Serendipity

By Prune Nourry

USA | In English, French and Mandarin with English subtitles | 2019 | 74 min 48 sec | NC16 (Nudity)

 

What is the role of art in human illness and suffering? Serendipity addresses this question through a dive into the life and work of multi-disciplinary artist Prune Nourry. Filmed by Nourry herself, it shows how she embraces the elements of chance and uncertainty in her practice.

Many of Nourry’s earlier works explore issues pertaining to the body, including genetic selection and gender bias. However the shock of Nourry’s own breast cancer diagnosis made her practice more personal, forcing her to turn her gaze inwards. She documents her treatments—mastectomy, chemotherapy, acupuncture—as well as her struggles with panic attacks and loss with intense vulnerability. In the process, Nourry translates her pain into material for artmaking. Her new artworks testify to the profound beauty in deep brokenness. Among them are Catharsis—a sculpture series that began with The Amazon (2018), a monumental concrete sculpture of an Amazon woman with her torso pierced with incense sticks that allude to the paradox of healing during the process of acupuncture—and Serendipity. 

Serendipity is based on a book published for Nourry’s solo show in 2017 at the National Museum of Asian Art—Guimet in Paris. Made with the support of all who journeyed with her— including executive producers Darren Aronofsky and Angelina Jolie—the film was selected for the Berlin International Film Festival, MoMA’s Festival of International Nonfiction Film and Media, and Art Basel, all in 2019.

The screening on 23 July is reserved for Gallery Insiders.

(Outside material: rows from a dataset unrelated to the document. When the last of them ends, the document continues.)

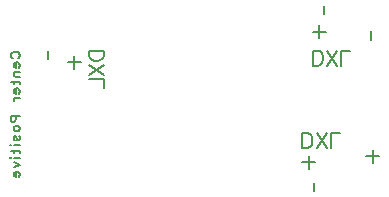
<source format=gbo>
G04 DipTrace 3.2.0.1*
G04 DynamixelMUXX3P.gbo*
%MOIN*%
G04 #@! TF.FileFunction,Legend,Bot*
G04 #@! TF.Part,Single*
%ADD36C,0.007008*%
%ADD37C,0.007*%
%FSLAX26Y26*%
G04*
G70*
G90*
G75*
G01*
G04 BotSilk*
%LPD*%
X1660103Y716978D2*
D36*
Y673923D1*
X1681602Y695423D2*
X1638547D1*
X1654381Y1111283D2*
Y1083649D1*
X461099Y1021992D2*
D37*
X458247Y1023418D1*
X455362Y1026303D1*
X453936Y1029155D1*
Y1034892D1*
X455362Y1037777D1*
X458247Y1040629D1*
X461099Y1042088D1*
X465410Y1043514D1*
X472606D1*
X476884Y1042088D1*
X479769Y1040629D1*
X482621Y1037777D1*
X484080Y1034892D1*
Y1029155D1*
X482621Y1026303D1*
X479769Y1023418D1*
X476884Y1021992D1*
X472606Y1007992D2*
Y990782D1*
X469721D1*
X466836Y992207D1*
X465410Y993633D1*
X463984Y996518D1*
Y1000830D1*
X465410Y1003681D1*
X468295Y1006566D1*
X472606Y1007992D1*
X475458D1*
X479769Y1006566D1*
X482621Y1003681D1*
X484080Y1000830D1*
Y996518D1*
X482621Y993633D1*
X479769Y990782D1*
X463984Y976782D2*
X484080D1*
X469721D2*
X465410Y972470D1*
X463984Y969585D1*
Y965308D1*
X465410Y962422D1*
X469721Y960997D1*
X484080D1*
X453936Y942686D2*
X478343D1*
X482621Y941260D1*
X484080Y938374D1*
Y935523D1*
X463984Y946997D2*
Y936949D1*
X472606Y921523D2*
Y904312D1*
X469721D1*
X466836Y905738D1*
X465410Y907164D1*
X463984Y910049D1*
Y914360D1*
X465410Y917212D1*
X468295Y920097D1*
X472606Y921523D1*
X475458D1*
X479769Y920097D1*
X482621Y917212D1*
X484080Y914360D1*
Y910049D1*
X482621Y907164D1*
X479769Y904312D1*
X463984Y890312D2*
X484080D1*
X472606D2*
X468295Y888853D1*
X465410Y886001D1*
X463984Y883116D1*
Y878805D1*
X469721Y830907D2*
Y817974D1*
X468295Y813697D1*
X466836Y812237D1*
X463984Y810811D1*
X459673D1*
X456821Y812237D1*
X455362Y813697D1*
X453936Y817974D1*
Y830907D1*
X484080D1*
X463984Y789649D2*
X465410Y792500D1*
X468295Y795386D1*
X472606Y796811D1*
X475458D1*
X479769Y795386D1*
X482621Y792500D1*
X484080Y789649D1*
Y785338D1*
X482621Y782452D1*
X479769Y779601D1*
X475458Y778141D1*
X472606D1*
X468295Y779601D1*
X465410Y782452D1*
X463984Y785338D1*
Y789649D1*
X468295Y748356D2*
X465410Y749782D1*
X463984Y754093D1*
Y758404D1*
X465410Y762715D1*
X468295Y764141D1*
X471147Y762715D1*
X472606Y759830D1*
X474032Y752667D1*
X475458Y749782D1*
X478343Y748356D1*
X479769D1*
X482621Y749782D1*
X484080Y754093D1*
Y758404D1*
X482621Y762715D1*
X479769Y764141D1*
X453936Y734356D2*
X455362Y732931D1*
X453936Y731471D1*
X452477Y732931D1*
X453936Y734356D1*
X463984Y732931D2*
X484080D1*
X453936Y713160D2*
X478343D1*
X482621Y711734D1*
X484080Y708849D1*
Y705997D1*
X463984Y717471D2*
Y707423D1*
X453936Y691997D2*
X455362Y690572D1*
X453936Y689112D1*
X452477Y690572D1*
X453936Y691997D1*
X463984Y690572D2*
X484080Y690571D1*
X463984Y675112D2*
X484080Y666490D1*
X463984Y657902D1*
X472606Y643902D2*
Y626691D1*
X469721D1*
X466836Y628117D1*
X465410Y629543D1*
X463984Y632428D1*
Y636739D1*
X465410Y639591D1*
X468295Y642476D1*
X472606Y643902D1*
X475458D1*
X479769Y642476D1*
X482621Y639590D1*
X484080Y636739D1*
Y632428D1*
X482621Y629543D1*
X479769Y626691D1*
X1447689Y696978D2*
D36*
Y653923D1*
X1469189Y675423D2*
X1426134D1*
X1482689Y1131978D2*
Y1088923D1*
X1504189Y1110423D2*
X1461134D1*
X1499381Y1196283D2*
Y1168649D1*
X1464381Y606283D2*
Y578649D1*
X1461134Y997368D2*
Y1047608D1*
X1477881D1*
X1485066Y1045176D1*
X1489875Y1040423D1*
X1492251Y1035615D1*
X1494628Y1028485D1*
Y1016491D1*
X1492251Y1009306D1*
X1489875Y1004553D1*
X1485066Y999745D1*
X1477881Y997368D1*
X1461134D1*
X1508643D2*
X1542137Y1047608D1*
Y997368D2*
X1508644Y1047608D1*
X1556152Y997368D2*
X1556153Y1047608D1*
X1584837D1*
X1426134Y722368D2*
Y772608D1*
X1442881D1*
X1450066Y770176D1*
X1454875Y765423D1*
X1457251Y760615D1*
X1459628Y753485D1*
Y741491D1*
X1457251Y734306D1*
X1454875Y729553D1*
X1450066Y724745D1*
X1442881Y722368D1*
X1426134D1*
X1473643D2*
X1507137Y772608D1*
Y722368D2*
X1473644Y772608D1*
X1521152Y722368D2*
X1521153Y772608D1*
X1549837D1*
X714233Y1047352D2*
X764473D1*
Y1030605D1*
X762041Y1023420D1*
X757288Y1018611D1*
X752480Y1016235D1*
X745350Y1013858D1*
X733356D1*
X726171Y1016235D1*
X721418Y1018611D1*
X716610Y1023420D1*
X714233Y1030605D1*
Y1047352D1*
Y999843D2*
X764473Y966349D1*
X714233D2*
X764473Y999842D1*
X714233Y952334D2*
X764473Y952333D1*
Y923649D1*
X665103Y1030633D2*
Y987578D1*
X686602Y1009078D2*
X643547D1*
X579381Y1047352D2*
Y1019717D1*
M02*

</source>
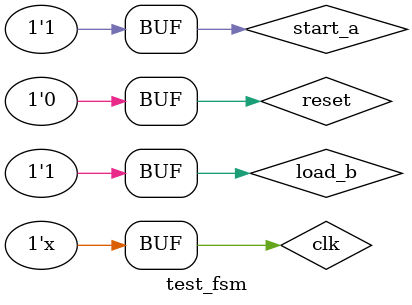
<source format=v>
`timescale 1ns / 1ps


module test_fsm;

	// Inputs
	reg clk;
	reg start_a;
	reg load_b;
	reg reset;

	// Outputs
	wire shift_a;
	wire latch_b;
	wire latch_c;
	wire shift_c;
	wire start_c;

	// Instantiate the Unit Under Test (UUT)
	fsm uut (
		.clk(clk), 
		.start_a(start_a), 
		.load_b(load_b), 
		.reset(reset), 
		.shift_a(shift_a), 
		.latch_b(latch_b), 
		.latch_c(latch_c), 
		.shift_c(shift_c), 
		.start_c(start_c)
	);

	initial begin
		#5;
		// Initialize Inputs
		clk = 0;
		start_a = 1;
		load_b = 1;
		reset = 0;

		// Wait 100 ns for global reset to finish
		#100;
		
        
		// Add stimulus here

	end
	
	always #50 clk = ~clk;
      
endmodule


</source>
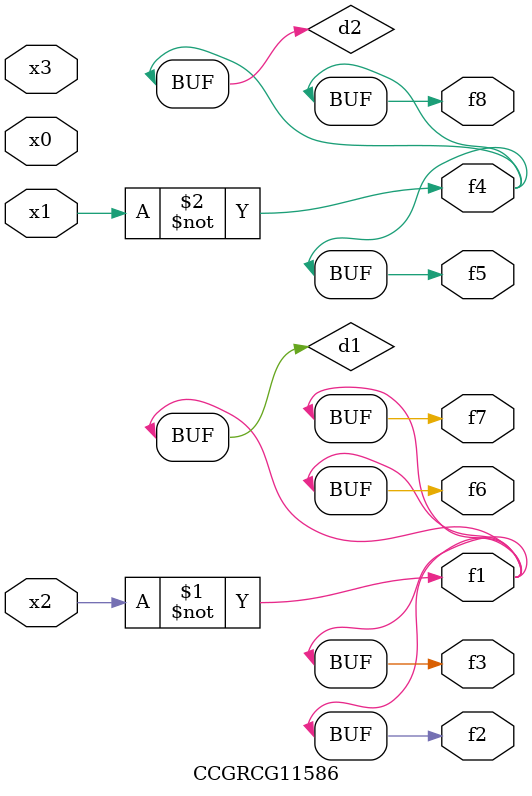
<source format=v>
module CCGRCG11586(
	input x0, x1, x2, x3,
	output f1, f2, f3, f4, f5, f6, f7, f8
);

	wire d1, d2;

	xnor (d1, x2);
	not (d2, x1);
	assign f1 = d1;
	assign f2 = d1;
	assign f3 = d1;
	assign f4 = d2;
	assign f5 = d2;
	assign f6 = d1;
	assign f7 = d1;
	assign f8 = d2;
endmodule

</source>
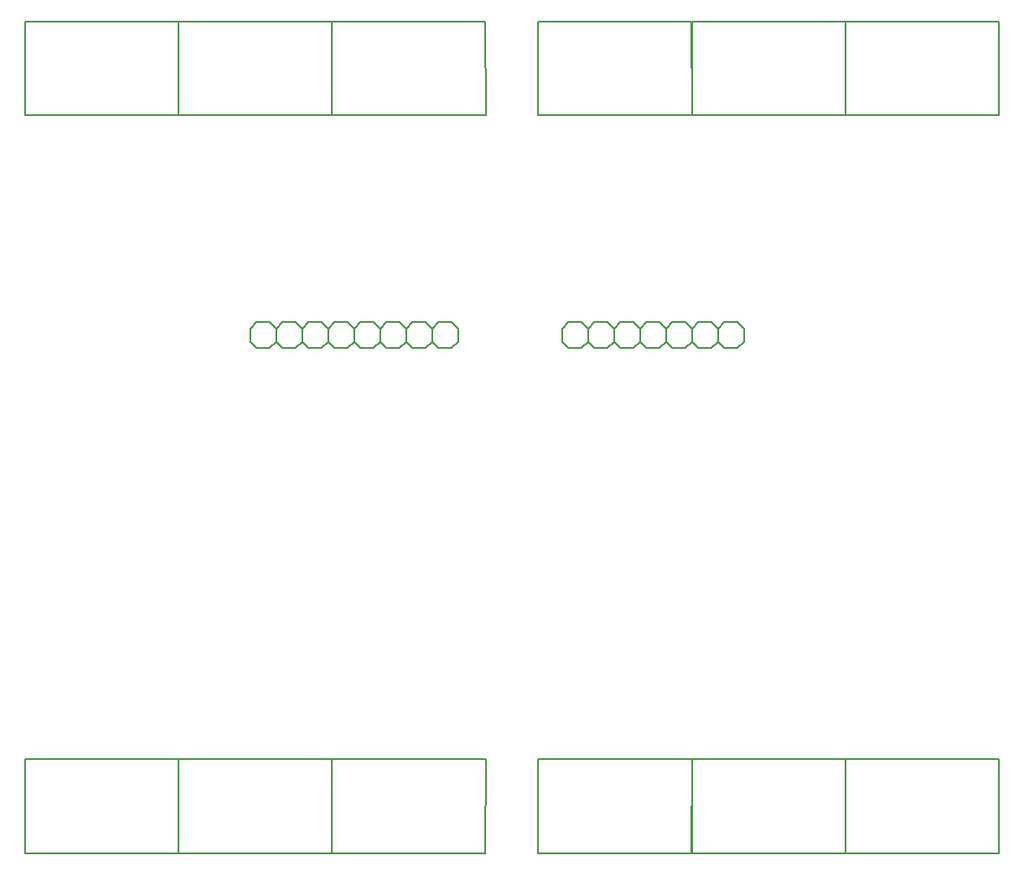
<source format=gbr>
%FSLAX34Y34*%
%MOMM*%
%LNSILK_BOTTOM*%
G71*
G01*
%ADD10C, 0.150*%
%LPD*%
G54D10*
X461900Y680500D02*
X455600Y686800D01*
X442800Y686800D01*
X436500Y680500D01*
X436500Y667700D01*
X442800Y661400D01*
X455600Y661400D01*
X461900Y667700D01*
X461900Y680500D01*
G54D10*
X436500Y680500D02*
X430200Y686800D01*
X417400Y686800D01*
X411100Y680500D01*
X411100Y667700D01*
X417400Y661400D01*
X430200Y661400D01*
X436500Y667700D01*
X436500Y680500D01*
G54D10*
X411100Y680500D02*
X404800Y686800D01*
X392000Y686800D01*
X385700Y680500D01*
X385700Y667700D01*
X392000Y661400D01*
X404800Y661400D01*
X411100Y667700D01*
X411100Y680500D01*
G54D10*
X385700Y680500D02*
X379400Y686800D01*
X366600Y686800D01*
X360300Y680500D01*
X360300Y667700D01*
X366600Y661400D01*
X379400Y661400D01*
X385700Y667700D01*
X385700Y680500D01*
G54D10*
X360300Y680500D02*
X354000Y686800D01*
X341200Y686800D01*
X334900Y680500D01*
X334900Y667700D01*
X341200Y661400D01*
X354000Y661400D01*
X360300Y667700D01*
X360300Y680500D01*
G54D10*
X334900Y680500D02*
X328600Y686800D01*
X315800Y686800D01*
X309500Y680500D01*
X309500Y667700D01*
X315800Y661400D01*
X328600Y661400D01*
X334900Y667700D01*
X334900Y680500D01*
G54D10*
X309500Y680500D02*
X303200Y686800D01*
X290400Y686800D01*
X284100Y680500D01*
X284100Y667700D01*
X290400Y661400D01*
X303200Y661400D01*
X309500Y667700D01*
X309500Y680500D01*
G54D10*
X284100Y680500D02*
X277800Y686800D01*
X265000Y686800D01*
X258700Y680500D01*
X258700Y667700D01*
X265000Y661400D01*
X277800Y661400D01*
X284100Y667700D01*
X284100Y680500D01*
G54D10*
X741300Y680500D02*
X735000Y686800D01*
X722200Y686800D01*
X715900Y680500D01*
X715900Y667700D01*
X722200Y661400D01*
X735000Y661400D01*
X741300Y667700D01*
X741300Y680500D01*
G54D10*
X715900Y680500D02*
X709600Y686800D01*
X696800Y686800D01*
X690500Y680500D01*
X690500Y667700D01*
X696800Y661400D01*
X709600Y661400D01*
X715900Y667700D01*
X715900Y680500D01*
G54D10*
X690500Y680500D02*
X684200Y686800D01*
X671400Y686800D01*
X665100Y680500D01*
X665100Y667700D01*
X671400Y661400D01*
X684200Y661400D01*
X690500Y667700D01*
X690500Y680500D01*
G54D10*
X665100Y680500D02*
X658800Y686800D01*
X646000Y686800D01*
X639700Y680500D01*
X639700Y667700D01*
X646000Y661400D01*
X658800Y661400D01*
X665100Y667700D01*
X665100Y680500D01*
G54D10*
X639700Y680500D02*
X633400Y686800D01*
X620600Y686800D01*
X614300Y680500D01*
X614300Y667700D01*
X620600Y661400D01*
X633400Y661400D01*
X639700Y667700D01*
X639700Y680500D01*
G54D10*
X614300Y680500D02*
X608000Y686800D01*
X595200Y686800D01*
X588900Y680500D01*
X588900Y667700D01*
X595200Y661400D01*
X608000Y661400D01*
X614300Y667700D01*
X614300Y680500D01*
G54D10*
X588900Y680500D02*
X582600Y686800D01*
X569800Y686800D01*
X563500Y680500D01*
X563500Y667700D01*
X569800Y661400D01*
X582600Y661400D01*
X588900Y667700D01*
X588900Y680500D01*
G54D10*
X339000Y259100D02*
X489000Y259100D01*
X488800Y167200D01*
X339000Y167200D01*
X339000Y259100D01*
G54D10*
X189000Y259100D02*
X339000Y259100D01*
X338800Y167200D01*
X189000Y167200D01*
X189000Y259100D01*
G54D10*
X39000Y259100D02*
X189000Y259100D01*
X188800Y167200D01*
X39000Y167200D01*
X39000Y259100D01*
G54D10*
X339000Y889100D02*
X489000Y889100D01*
X488800Y981000D01*
X339000Y981000D01*
X339000Y889100D01*
G54D10*
X189000Y889100D02*
X339000Y889100D01*
X338800Y981000D01*
X189000Y981000D01*
X189000Y889100D01*
G54D10*
X39000Y889100D02*
X189000Y889100D01*
X188800Y981000D01*
X39000Y981000D01*
X39000Y889100D01*
G54D10*
X840600Y259100D02*
X990600Y259100D01*
X990400Y167200D01*
X840600Y167200D01*
X840600Y259100D01*
G54D10*
X690600Y259100D02*
X840600Y259100D01*
X840400Y167200D01*
X690600Y167200D01*
X690600Y259100D01*
G54D10*
X540600Y259100D02*
X690600Y259100D01*
X690400Y167200D01*
X540600Y167200D01*
X540600Y259100D01*
G54D10*
X840600Y889100D02*
X990600Y889100D01*
X990400Y981000D01*
X840600Y981000D01*
X840600Y889100D01*
G54D10*
X690600Y889100D02*
X840600Y889100D01*
X840400Y981000D01*
X690600Y981000D01*
X690600Y889100D01*
G54D10*
X540600Y889100D02*
X690600Y889100D01*
X690400Y981000D01*
X540600Y981000D01*
X540600Y889100D01*
M02*

</source>
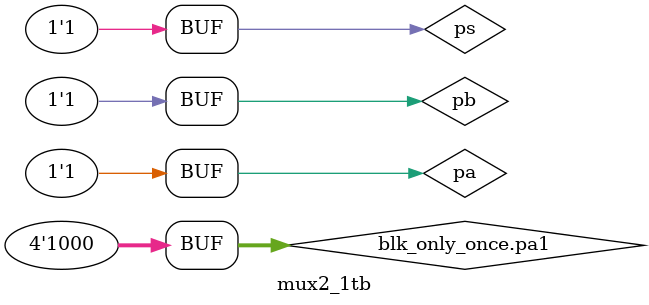
<source format=v>
`timescale 1ns / 1ps

module mux2_1tb;
 reg pa, pb, ps;
 wire pout;
// instantiate the fulladder module
 mux2_1 uut(pa, pb, ps, pout); // positional association
 initial
  begin: blk_only_once
   reg [3:0] pa1;
   for (pa1=0; pa1 < 8; pa1 = pa1+1)
     begin
      {ps, pa, pb} <= pa1;
      #50;
     end
   end
 endmodule

</source>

This film is also available for online viewing in Singapore, during the festival period 2-25 July 2021.

Prune Nourry (b.1985, France) explores the issue of bioethics through sculpture, video, photography, and performance. Her  work has been exhibited internationally at spaces such as Centre Pompidou. Backed by in-depth research and largely influenced by anthropology, her landmark projects about gender bias began in India with Holy Daughters (2010–2011) and Holy River (2011–2012). The third part of the project, Terracotta Daughters (2012-2030), consists of 108 life-size sculptures of young Chinese girls modelled after the ancient Xi’an warriors. This work toured internationally before it was buried in 2015 in an undisclosed “contemporary archaeological site” that will only be excavated in 2030.